** Start of GIVEN DATA **

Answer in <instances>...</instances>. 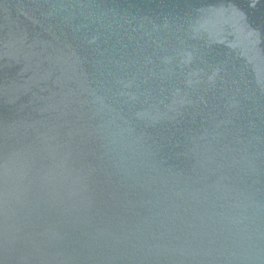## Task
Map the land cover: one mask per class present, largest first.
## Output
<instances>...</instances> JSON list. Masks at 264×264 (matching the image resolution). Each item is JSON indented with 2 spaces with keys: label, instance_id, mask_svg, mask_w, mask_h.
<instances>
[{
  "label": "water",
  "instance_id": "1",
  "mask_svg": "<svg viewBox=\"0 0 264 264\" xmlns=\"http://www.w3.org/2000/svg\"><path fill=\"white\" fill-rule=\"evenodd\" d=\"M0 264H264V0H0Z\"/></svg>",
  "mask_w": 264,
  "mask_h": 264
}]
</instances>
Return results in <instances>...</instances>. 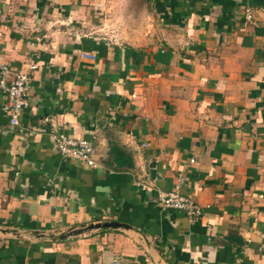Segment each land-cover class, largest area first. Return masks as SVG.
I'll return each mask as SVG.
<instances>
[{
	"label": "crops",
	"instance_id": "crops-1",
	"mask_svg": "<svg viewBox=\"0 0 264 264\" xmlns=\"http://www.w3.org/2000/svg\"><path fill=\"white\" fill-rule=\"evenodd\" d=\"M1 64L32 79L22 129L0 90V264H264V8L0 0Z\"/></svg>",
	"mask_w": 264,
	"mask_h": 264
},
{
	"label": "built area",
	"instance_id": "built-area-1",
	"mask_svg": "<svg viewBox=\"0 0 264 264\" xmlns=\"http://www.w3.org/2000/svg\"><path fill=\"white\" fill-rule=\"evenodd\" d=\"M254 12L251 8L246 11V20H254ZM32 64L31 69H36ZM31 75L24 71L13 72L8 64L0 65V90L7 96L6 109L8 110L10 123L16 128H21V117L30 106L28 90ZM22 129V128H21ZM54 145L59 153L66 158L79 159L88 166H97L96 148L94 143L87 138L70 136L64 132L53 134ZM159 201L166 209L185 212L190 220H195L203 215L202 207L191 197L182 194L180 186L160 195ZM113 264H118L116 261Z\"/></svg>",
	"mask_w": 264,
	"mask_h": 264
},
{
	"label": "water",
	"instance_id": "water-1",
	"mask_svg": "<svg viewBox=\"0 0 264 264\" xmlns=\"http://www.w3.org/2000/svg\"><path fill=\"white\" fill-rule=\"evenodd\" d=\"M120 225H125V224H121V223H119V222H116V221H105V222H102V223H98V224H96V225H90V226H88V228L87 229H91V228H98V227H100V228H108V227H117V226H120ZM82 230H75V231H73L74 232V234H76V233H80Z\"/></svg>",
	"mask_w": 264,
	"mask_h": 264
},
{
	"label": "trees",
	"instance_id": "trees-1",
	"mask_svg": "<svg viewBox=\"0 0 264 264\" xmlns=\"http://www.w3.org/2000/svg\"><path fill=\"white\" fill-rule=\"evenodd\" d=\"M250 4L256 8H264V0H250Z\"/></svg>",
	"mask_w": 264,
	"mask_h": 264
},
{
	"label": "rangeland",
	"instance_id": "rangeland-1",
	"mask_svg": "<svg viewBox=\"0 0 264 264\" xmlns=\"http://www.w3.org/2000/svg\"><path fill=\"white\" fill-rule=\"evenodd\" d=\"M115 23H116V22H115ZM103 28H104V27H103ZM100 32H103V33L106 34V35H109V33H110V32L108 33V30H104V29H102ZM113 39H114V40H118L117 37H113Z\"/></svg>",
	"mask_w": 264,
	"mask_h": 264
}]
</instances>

** End of GIVEN DATA **
** Start of GIVEN DATA **

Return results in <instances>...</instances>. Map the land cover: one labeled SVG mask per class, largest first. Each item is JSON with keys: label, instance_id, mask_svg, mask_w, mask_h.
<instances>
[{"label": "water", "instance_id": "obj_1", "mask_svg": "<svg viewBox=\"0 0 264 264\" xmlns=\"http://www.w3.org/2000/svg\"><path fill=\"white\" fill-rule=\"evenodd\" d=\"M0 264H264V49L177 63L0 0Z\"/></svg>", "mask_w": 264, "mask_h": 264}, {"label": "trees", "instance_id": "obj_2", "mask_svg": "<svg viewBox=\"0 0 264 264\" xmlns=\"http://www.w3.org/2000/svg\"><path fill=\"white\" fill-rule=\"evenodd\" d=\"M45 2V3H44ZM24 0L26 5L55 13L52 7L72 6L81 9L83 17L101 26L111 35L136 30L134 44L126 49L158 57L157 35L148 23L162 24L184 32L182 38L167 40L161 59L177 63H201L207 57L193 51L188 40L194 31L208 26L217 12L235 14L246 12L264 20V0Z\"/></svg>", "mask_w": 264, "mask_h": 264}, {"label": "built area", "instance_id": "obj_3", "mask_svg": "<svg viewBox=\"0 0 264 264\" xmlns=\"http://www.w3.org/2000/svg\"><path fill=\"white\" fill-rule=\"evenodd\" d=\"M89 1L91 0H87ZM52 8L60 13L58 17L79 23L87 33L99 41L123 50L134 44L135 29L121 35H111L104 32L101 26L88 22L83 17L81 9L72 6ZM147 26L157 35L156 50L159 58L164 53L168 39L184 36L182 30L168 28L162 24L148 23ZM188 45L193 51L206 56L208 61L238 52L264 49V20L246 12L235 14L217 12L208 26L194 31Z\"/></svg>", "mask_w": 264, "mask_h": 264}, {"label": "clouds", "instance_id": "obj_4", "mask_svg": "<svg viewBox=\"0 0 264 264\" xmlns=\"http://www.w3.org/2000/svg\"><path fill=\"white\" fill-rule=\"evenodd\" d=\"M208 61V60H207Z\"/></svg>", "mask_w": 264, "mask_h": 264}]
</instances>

** End of GIVEN DATA **

*WRITTEN PROBLEM:* Find every line in the data above that contains the string "built" and copy each one out in full.

*FINISHED TASK:*
	"label": "built area",
	"instance_id": "built-area-1",
[{"label": "water", "instance_id": "obj_1", "mask_svg": "<svg viewBox=\"0 0 264 264\" xmlns=\"http://www.w3.org/2000/svg\"><path fill=\"white\" fill-rule=\"evenodd\" d=\"M0 264H264V49L177 63L0 0Z\"/></svg>", "mask_w": 264, "mask_h": 264}, {"label": "trees", "instance_id": "obj_2", "mask_svg": "<svg viewBox=\"0 0 264 264\" xmlns=\"http://www.w3.org/2000/svg\"><path fill=\"white\" fill-rule=\"evenodd\" d=\"M45 2V3H44ZM24 0L26 5L55 13L52 7L72 6L81 9L83 17L101 26L111 35L136 30L134 44L126 49L158 57L157 35L148 23L162 24L184 32L182 38L167 40L161 59L177 63H201L207 57L193 51L188 40L194 31L208 26L217 12L235 14L246 12L264 20V0Z\"/></svg>", "mask_w": 264, "mask_h": 264}, {"label": "built area", "instance_id": "obj_3", "mask_svg": "<svg viewBox=\"0 0 264 264\" xmlns=\"http://www.w3.org/2000/svg\"><path fill=\"white\" fill-rule=\"evenodd\" d=\"M89 1L91 0H87ZM52 8L60 13L58 17L79 23L87 33L99 41L123 50L134 44L135 29L121 35H111L104 32L101 26L88 22L83 17L81 9L72 6ZM147 26L157 35L156 50L159 58L164 53L168 39L184 36L182 30L168 28L162 24L148 23ZM188 45L193 51L206 56L208 61L238 52L264 49V20L246 12L235 14L217 12L208 26L194 31Z\"/></svg>", "mask_w": 264, "mask_h": 264}, {"label": "clouds", "instance_id": "obj_4", "mask_svg": "<svg viewBox=\"0 0 264 264\" xmlns=\"http://www.w3.org/2000/svg\"><path fill=\"white\" fill-rule=\"evenodd\" d=\"M208 61V60H207Z\"/></svg>", "mask_w": 264, "mask_h": 264}]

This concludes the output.